Thank you to the 1,400 leaders who’ve generously done the 7 questions!
I hope reading
7 Questions with Lori Hamilton
helps you in your leadership.
7 Questions with Lori Hamilton
Name: Lori Hamilton
Current title: President/CEO
Current organisation: Prosperity Productions, Inc.
With more than 20 years experience across a broad range of industries, Lori Hamilton has worked as a marketing strategist, researcher, and creative consultant for more than 100 Fortune 500 companies, as well as as well as numerous small businesses, Internet companies and manufacturers. . She specializes in insights, innovation, positioning (brand and product differentiation for competitive advantage), facilitated work sessions and marketing communications.
Lori has taught insights and innovation at Columbia University, NYU and Pace University, and she has conducted major insights/innovation programs for companies such as Carter’s, Russell Athletic, ConAgra, Kimberly-Clark, Rubbermaid, Google, Samsung, MetLife, The Home Depot, USG Corporation, Colgate, Timex, IBM, Johnson & Johnson, Campbell’s Soup, and Microsoft.
Lori holds a B.A. in linguistics from UCLA, and has won 43 regional, national, and international awards for creative work, marketing effectiveness and direct marketing programs, including 5 Best of Shows awards and a Clio. Her firm has generated more than $3 billion in incremental revenue for clients through innovation and effective marketing programs.
1. What have you found most challenging as a CEO or executive of a large enterprise?
Making sure that I stay on top of all the key relationships in a meaningful way.
2. How did you become a CEO or executive of a large enterprise?

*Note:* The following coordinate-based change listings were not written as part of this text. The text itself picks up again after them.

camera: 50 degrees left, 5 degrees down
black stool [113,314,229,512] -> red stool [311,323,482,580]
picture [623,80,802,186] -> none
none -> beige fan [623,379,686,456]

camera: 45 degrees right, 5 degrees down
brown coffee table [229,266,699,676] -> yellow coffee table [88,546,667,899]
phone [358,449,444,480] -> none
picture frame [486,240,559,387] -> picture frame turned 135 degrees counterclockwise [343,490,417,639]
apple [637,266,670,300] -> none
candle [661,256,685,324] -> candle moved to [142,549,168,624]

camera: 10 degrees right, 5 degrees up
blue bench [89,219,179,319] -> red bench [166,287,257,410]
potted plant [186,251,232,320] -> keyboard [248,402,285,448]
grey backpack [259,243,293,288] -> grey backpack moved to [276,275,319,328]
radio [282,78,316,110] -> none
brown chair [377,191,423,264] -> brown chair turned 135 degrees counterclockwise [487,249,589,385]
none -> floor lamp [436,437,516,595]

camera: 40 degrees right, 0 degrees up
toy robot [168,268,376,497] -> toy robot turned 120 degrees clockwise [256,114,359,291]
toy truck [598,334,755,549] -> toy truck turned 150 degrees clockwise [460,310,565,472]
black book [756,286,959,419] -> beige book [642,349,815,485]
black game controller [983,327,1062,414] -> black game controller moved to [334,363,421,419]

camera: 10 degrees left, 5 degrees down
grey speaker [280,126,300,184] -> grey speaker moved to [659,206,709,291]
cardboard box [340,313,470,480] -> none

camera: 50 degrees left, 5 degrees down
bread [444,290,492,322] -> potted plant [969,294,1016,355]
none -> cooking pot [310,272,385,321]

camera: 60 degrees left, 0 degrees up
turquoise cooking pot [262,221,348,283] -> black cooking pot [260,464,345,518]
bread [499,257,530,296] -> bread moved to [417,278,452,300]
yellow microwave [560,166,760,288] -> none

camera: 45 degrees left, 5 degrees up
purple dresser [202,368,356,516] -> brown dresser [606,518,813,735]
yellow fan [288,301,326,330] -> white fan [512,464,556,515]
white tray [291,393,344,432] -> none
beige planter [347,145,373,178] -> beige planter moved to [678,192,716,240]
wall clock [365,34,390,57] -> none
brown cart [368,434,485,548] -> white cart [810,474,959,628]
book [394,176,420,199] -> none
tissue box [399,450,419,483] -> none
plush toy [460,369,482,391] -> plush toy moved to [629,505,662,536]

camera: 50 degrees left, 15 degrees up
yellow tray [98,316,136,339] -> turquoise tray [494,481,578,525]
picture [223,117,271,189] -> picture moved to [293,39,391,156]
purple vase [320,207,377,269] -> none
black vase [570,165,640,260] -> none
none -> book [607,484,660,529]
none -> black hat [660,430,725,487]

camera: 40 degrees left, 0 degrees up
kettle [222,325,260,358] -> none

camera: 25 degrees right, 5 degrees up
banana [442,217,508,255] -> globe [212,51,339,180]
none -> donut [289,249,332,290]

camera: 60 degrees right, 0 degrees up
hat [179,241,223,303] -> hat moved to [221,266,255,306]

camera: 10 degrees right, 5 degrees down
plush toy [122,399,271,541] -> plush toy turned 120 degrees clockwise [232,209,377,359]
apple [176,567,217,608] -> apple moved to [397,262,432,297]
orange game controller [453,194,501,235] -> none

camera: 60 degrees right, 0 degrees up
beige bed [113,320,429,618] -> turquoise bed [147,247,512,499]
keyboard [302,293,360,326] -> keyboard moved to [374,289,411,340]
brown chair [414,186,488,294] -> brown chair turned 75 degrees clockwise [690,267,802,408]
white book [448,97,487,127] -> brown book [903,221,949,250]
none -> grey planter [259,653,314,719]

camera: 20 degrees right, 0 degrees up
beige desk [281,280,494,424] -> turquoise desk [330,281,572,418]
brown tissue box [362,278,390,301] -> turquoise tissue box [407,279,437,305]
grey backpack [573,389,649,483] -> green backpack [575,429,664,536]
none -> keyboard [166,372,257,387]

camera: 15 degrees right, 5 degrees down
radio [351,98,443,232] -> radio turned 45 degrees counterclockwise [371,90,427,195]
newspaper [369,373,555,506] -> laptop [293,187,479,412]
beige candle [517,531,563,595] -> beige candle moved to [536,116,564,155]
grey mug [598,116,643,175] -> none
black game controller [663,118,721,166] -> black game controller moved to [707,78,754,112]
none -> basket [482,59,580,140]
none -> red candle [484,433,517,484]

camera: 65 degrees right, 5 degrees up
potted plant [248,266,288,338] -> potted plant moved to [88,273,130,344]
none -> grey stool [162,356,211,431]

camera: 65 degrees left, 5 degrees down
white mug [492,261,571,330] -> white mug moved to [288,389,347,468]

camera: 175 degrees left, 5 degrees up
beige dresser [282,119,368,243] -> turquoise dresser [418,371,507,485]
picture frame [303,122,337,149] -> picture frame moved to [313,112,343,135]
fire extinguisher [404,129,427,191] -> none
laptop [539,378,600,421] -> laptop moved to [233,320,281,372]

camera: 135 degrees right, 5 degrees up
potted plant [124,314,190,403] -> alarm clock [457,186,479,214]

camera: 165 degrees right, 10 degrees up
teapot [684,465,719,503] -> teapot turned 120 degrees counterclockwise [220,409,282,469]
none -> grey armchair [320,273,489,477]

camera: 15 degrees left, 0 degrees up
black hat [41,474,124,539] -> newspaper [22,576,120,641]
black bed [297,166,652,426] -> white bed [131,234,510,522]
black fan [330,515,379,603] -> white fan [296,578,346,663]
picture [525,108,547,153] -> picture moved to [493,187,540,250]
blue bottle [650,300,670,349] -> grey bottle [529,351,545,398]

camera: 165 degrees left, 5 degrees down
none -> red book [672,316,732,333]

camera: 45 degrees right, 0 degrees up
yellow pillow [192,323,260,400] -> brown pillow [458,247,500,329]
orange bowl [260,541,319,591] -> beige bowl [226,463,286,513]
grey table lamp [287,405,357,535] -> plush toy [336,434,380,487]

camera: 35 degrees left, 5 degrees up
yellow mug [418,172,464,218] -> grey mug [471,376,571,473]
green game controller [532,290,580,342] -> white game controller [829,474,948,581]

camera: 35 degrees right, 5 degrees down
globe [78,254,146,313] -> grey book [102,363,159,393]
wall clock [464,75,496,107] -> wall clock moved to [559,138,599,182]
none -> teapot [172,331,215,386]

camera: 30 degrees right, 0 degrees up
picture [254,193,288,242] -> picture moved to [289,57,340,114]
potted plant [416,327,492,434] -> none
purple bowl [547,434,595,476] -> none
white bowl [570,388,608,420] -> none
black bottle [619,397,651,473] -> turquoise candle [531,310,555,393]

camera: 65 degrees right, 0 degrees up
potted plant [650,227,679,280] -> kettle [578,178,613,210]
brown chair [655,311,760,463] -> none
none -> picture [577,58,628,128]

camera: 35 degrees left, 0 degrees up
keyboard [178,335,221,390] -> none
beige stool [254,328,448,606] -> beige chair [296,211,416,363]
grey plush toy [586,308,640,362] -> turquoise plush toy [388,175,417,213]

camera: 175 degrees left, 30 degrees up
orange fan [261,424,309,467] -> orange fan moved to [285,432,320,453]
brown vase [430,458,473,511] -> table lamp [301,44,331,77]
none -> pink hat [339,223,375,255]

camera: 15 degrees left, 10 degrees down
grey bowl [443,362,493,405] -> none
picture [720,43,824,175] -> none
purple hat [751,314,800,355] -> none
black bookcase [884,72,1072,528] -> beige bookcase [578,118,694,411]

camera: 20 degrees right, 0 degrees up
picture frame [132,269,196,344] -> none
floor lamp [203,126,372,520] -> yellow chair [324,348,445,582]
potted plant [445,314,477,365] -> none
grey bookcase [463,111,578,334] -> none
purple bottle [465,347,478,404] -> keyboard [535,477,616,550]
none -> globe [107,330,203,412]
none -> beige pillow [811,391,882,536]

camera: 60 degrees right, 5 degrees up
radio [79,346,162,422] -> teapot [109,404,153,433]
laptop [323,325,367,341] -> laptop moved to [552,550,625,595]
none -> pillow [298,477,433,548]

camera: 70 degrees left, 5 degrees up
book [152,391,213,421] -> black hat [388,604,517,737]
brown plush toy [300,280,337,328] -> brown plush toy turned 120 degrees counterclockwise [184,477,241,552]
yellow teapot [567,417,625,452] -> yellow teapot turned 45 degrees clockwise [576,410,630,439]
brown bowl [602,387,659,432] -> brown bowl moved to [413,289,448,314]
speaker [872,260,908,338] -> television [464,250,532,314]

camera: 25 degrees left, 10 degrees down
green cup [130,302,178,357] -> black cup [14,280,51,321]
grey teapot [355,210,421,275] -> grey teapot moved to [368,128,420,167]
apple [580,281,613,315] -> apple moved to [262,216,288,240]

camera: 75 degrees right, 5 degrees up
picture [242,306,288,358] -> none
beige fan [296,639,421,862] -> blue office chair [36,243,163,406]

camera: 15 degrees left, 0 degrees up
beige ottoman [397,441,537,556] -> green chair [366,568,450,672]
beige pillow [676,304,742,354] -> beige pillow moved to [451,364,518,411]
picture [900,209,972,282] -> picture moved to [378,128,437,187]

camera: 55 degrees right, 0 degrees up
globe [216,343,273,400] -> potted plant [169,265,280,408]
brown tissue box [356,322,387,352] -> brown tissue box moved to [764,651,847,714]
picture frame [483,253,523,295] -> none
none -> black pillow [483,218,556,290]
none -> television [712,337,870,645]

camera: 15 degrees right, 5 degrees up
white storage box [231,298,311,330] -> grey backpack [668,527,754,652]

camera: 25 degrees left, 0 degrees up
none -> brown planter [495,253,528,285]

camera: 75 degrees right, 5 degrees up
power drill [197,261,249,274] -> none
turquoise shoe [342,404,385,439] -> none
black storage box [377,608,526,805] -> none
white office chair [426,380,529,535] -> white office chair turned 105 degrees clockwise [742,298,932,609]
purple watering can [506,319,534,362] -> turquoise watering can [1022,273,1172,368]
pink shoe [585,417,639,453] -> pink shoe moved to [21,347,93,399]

Can you please briefly tell the story?
Started my firm in 1994 after being a VP of Marketing for a large regional bank. I realized I was in the wrong role and began to recast my life based on what I love doing, what energizes me and gives me purpose.
3. How do you structure your work days from waking up to going to sleep?
I start the day with meditation and mindfulness work, then get all my emails out of the way. I try to get my workout done early so I am fresh, but sometimes I wait until later in the day. The work day is focused on writing, project management, team collaboration and time to rest in between so I am fresh with each new conversation. At night, I take some downtime to enjoy something creative - reading, watching a movie, etc. before meditation again just before falling asleep.
4. What's the most recent significant leadership lesson you've learned?
I cannot be a better leader with others than I am with myself.
5. What's one book that has had a profound impact on your leadership so far? Can you please briefly tell the story of how that book impacted your leadership?
First Break All the Rules - a quantitative study of what makes a great workplace. It's a simple primer of the basics of what makes a great team work well together.
6. How do you build leadership capacity in a large enterprise?
I start by understanding each person's passion and their gifts, then encourage them to do what they love and what energizes them. I also make sure I understand the opposite of that and work to diminish those things. Next, I tell everyone that I have 100% of me 100% of the time, I encourage diversity of opinions, backgrounds, age, race, etc. and actively encourage people to tell the honest truth about things by giving a variety of ways to provide feedback.
7. What is one meaningful story that comes to mind from your time as a CEO or executive of a large enterprise so far?
I was working on a multi-billion dollar logistics and distribution plan for a large manufacturing company. As part of our work, I needed to tour a plant. I was told that we were meeting with management, so I got all dressed up in my suit. NOPE. It was plant management. The plant manager, who had more tattoos than he had teeth, took one look at me in my suit and rolled his eyes. He then went to the wall of construction helmets and carefully picked out the most disgusting one for me to wear. By the end of the day, he had told me the truth about what was REALLY going on in the plant and with distribution. He solved a key piece of the puzzle. He invited me out for a beer and a ride on his Harley. The key lesson is that everyone is an expert in something you're not. Listen to people without judgment and you'll learn a lot!